I also liked the note of the bizarre — the bizarre that lies just beneath the surface of ordinary life. In the fourth vignette, one of his former wives calls to say she is dying and to say she wants to “forgive” him. Whit apparently apologizes for his silences, his secrets, his infidelities and his lies, enough so that the former wife hangs up. Trouble is, Whit is not sure if he was talking with his first wife, Ginny, or his second wife, Jenny. No matter, he thinks. In the end, he says, “both sets of crimes had been the same.”

But what I mean by the way amputation works in this story is this. He simply stops with there. He has no concern for which wife is actually dead. He has no recollection of either wife’s beauty, allure, or kindness; it is as if his own “crimes” against them obliterated any memory of their actual life. He feels no sorrow or pity for the suffering she may be actually enduring at the present. He feels no shame or regret at his present crime: his aloofness.

As I write about this story, I realize how much I like it. There is a note of Dickens here, with a man sensing that his life has been squandered. (Money is another active device in this story.) There is the note of Poe, with the man who does not realize how deranged he actually is, despite his orderly presentation in blazer and tasseled loafers. There is, in each disorderly vignette, a lot left for the reader to think about. Johnson himself is about 65, and I recognize the impulse to look back on life. What I enjoy about this story is that it is so hallucinatory that it feels fresh, and in addition, the hallucinatory, somewhat like a Chagall painting, allows for a lot of Whit’s life to be floated out there.

Art, painting and writing comprise several subjects of the story, and I notice Whit’s name, an amputation of Whitman, with the man’s corollary amputation of empathy and personal connection. There is an ambition in the piece that rewards the reader.

But here I regret to admit that I can only recommend the story with this caveat: I’m going to have to wait for my paper issue to arrive before I can give it a second read.

I am away from home and using my HP lap-top. The New Yorker “Archives” format is almost unreadable on my device. My lap-top is large, but The New Yorker print is tiny. When I tap the Archive page to enlarge it, the print becomes so fuzzy as to be almost equally unreadable. It’s like reading microfiche. (Does anyone even remember microfiche?)

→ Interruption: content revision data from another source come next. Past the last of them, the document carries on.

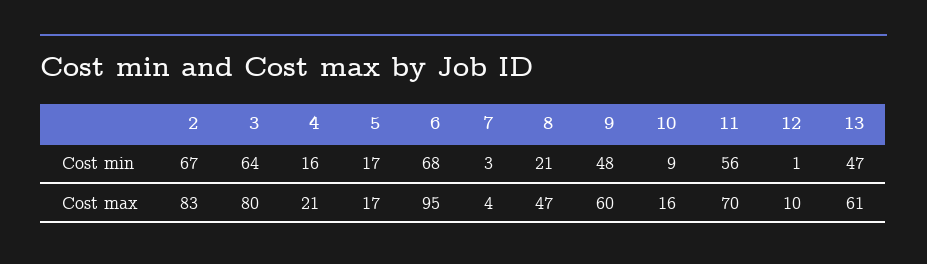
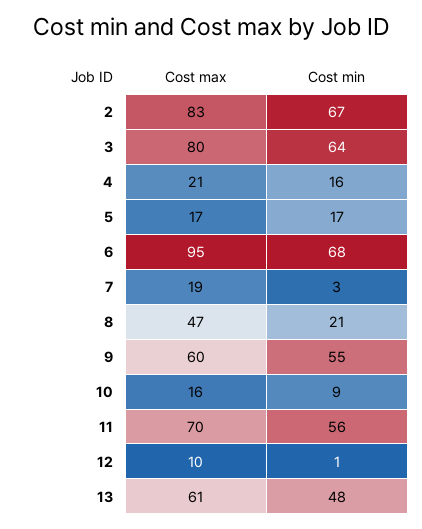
9, Cost min: 48 -> 55
13, Cost min: 47 -> 48
7, Cost max: 4 -> 19

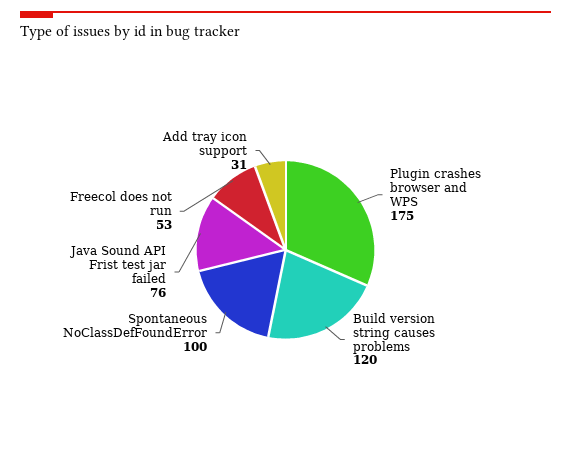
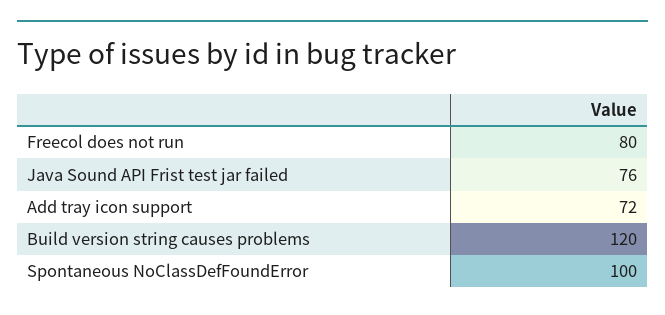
Plugin crashes browser and WPS: 175 -> none
Freecol does not run: 53 -> 80
Add tray icon support: 31 -> 72

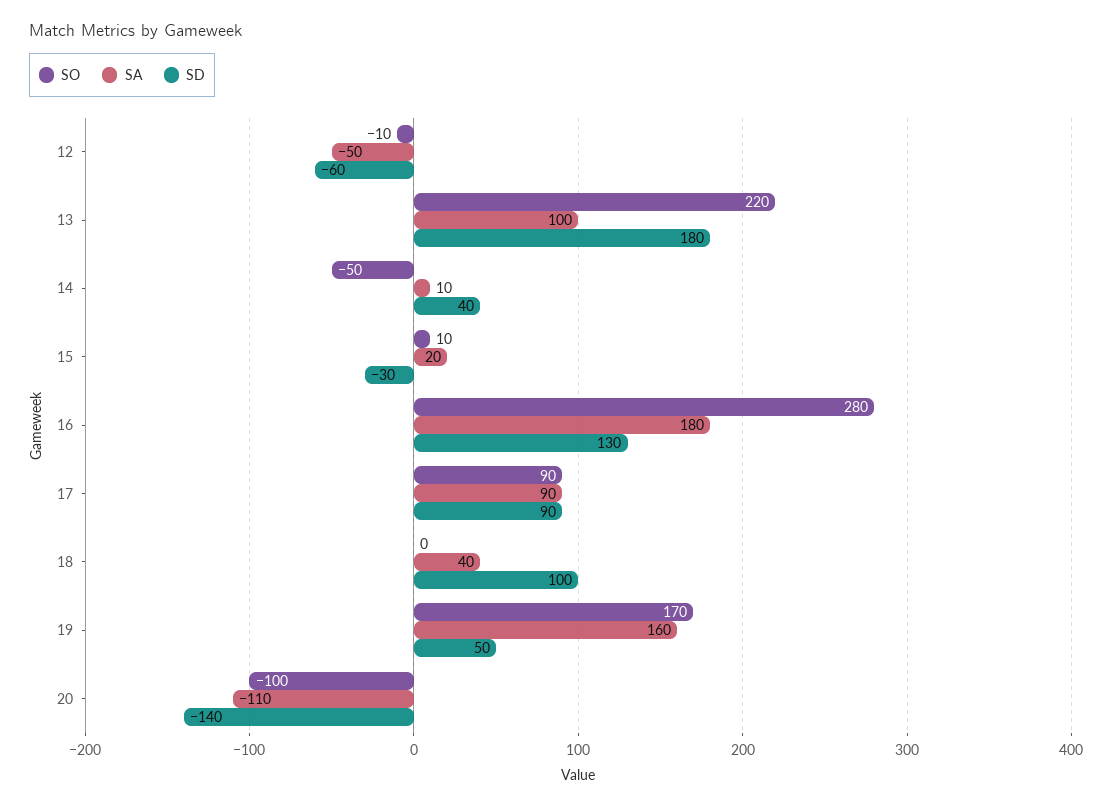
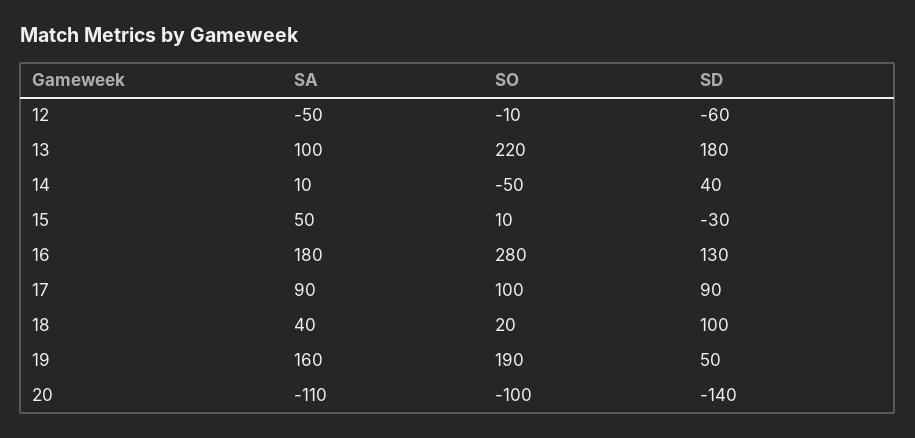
SA, 15: 20 -> 50
SO, 17: 90 -> 100
SO, 18: 0 -> 20
SO, 19: 170 -> 190

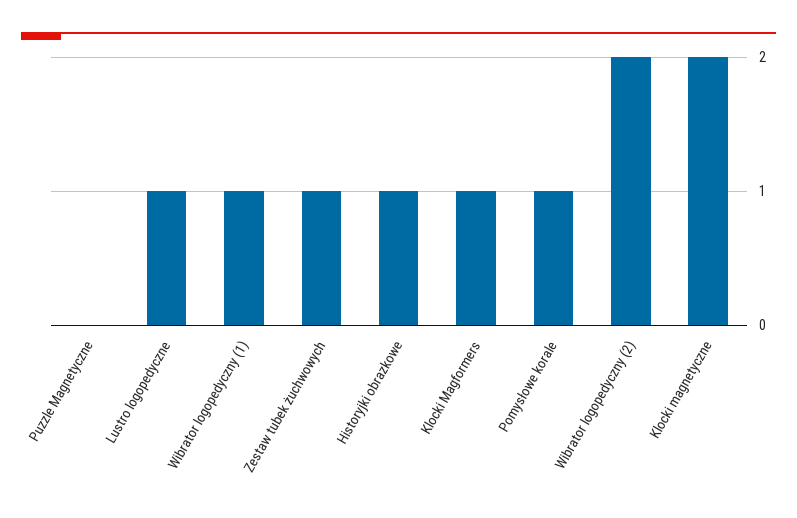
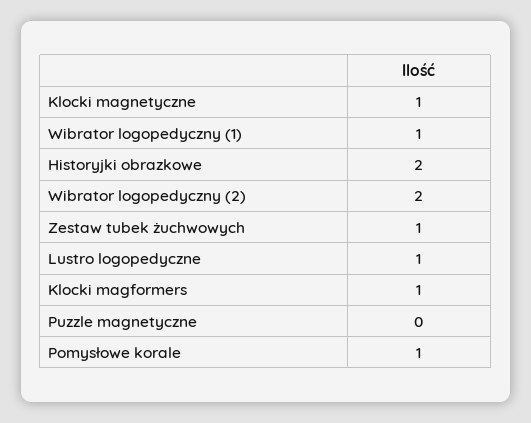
Historyjki obrazkowe: 1 -> 2
Klocki magnetyczne: 2 -> 1

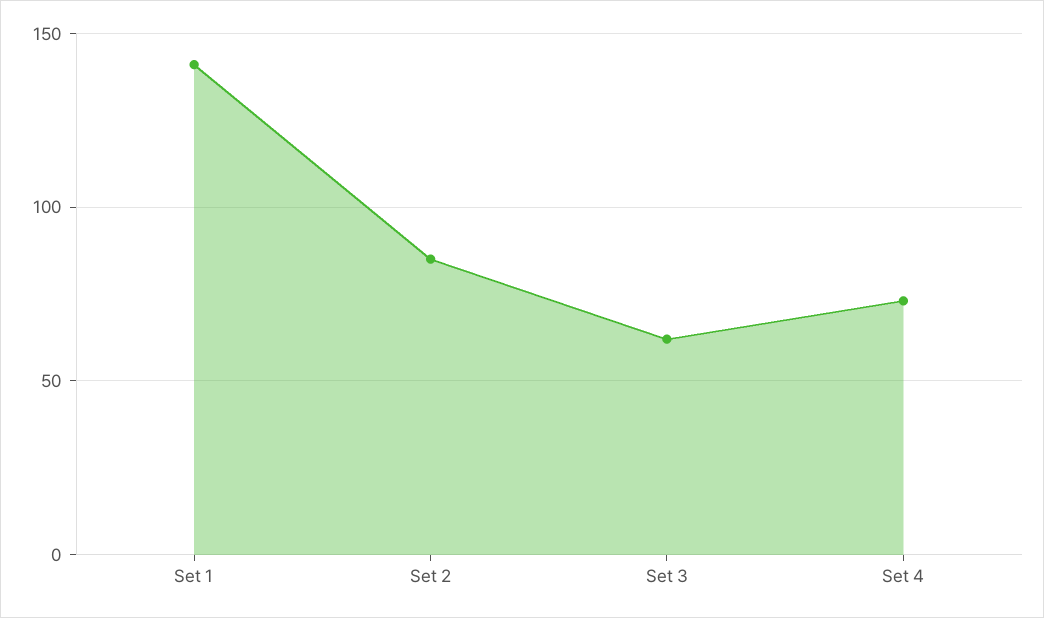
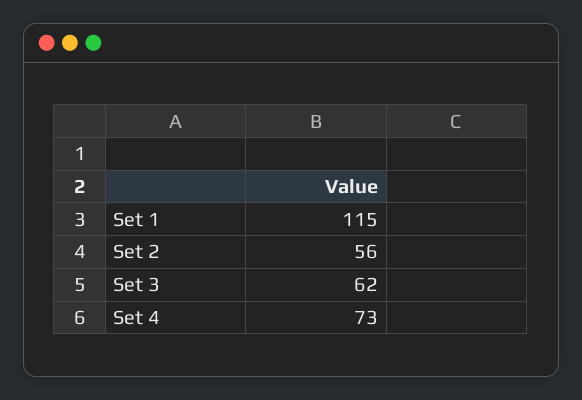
Set 1: 140 -> 115
Set 2: 85 -> 56

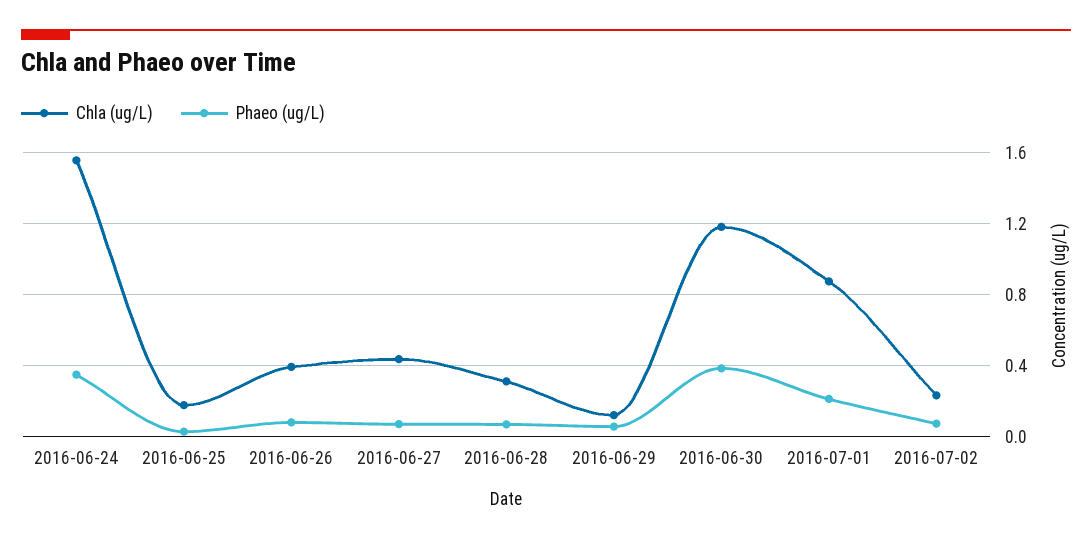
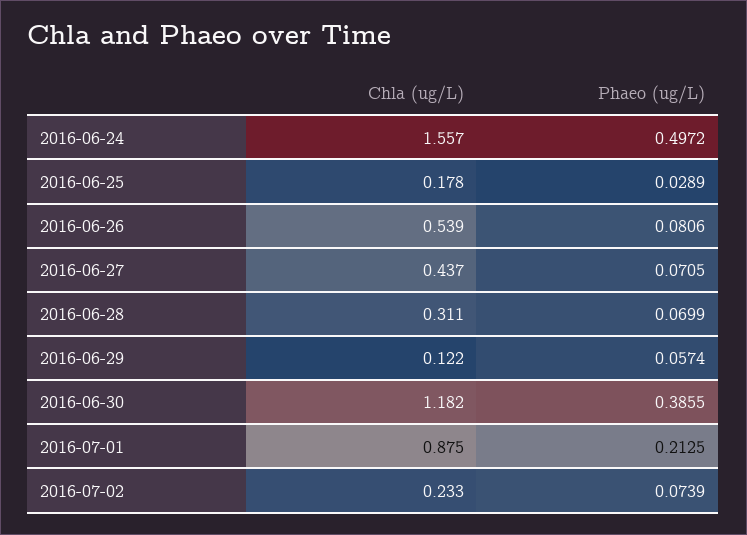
Phaeo (ug/L), 2016-06-24: 0.35 -> 0.4972
Chla (ug/L), 2016-06-26: 0.4 -> 0.539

As I poked around the internet reading various reviews of Johnson, I noticed that my laptop could handle The New York Times, The Guardian, and The Atlantic Monthly with ease. In all, my laptop rendered the print from those publishers highly readable. In contrast, The New Yorker “Archives” print is ridiculously inadequate. At home, my Dell desktop is able to make The New Yorker “Archives” print legible, but not large. I usually print the story, because the on-line experience is so miserable.

Of course, this may all reflect on my lack of technical expertise. But I counter — on both of my Windows devices, I can read any number of sources with great ease. I just can’t read The New Yorker Archives with any ease. In addition, the “Archives” make it difficult on the reader to move from section to section. I would love to hear from anyone who could explain why The New Yorker “Archives” needs to be so difficult to negotiate and read. They should take a look at The Paris Review. There’s a web site that has magnificently presented print.

My apologies to Denis Johnson. I recommend his story, and I think it benefits from a leisurely encounter and a second reading. I look forward to that second reading when I get my paper issue on Thursday.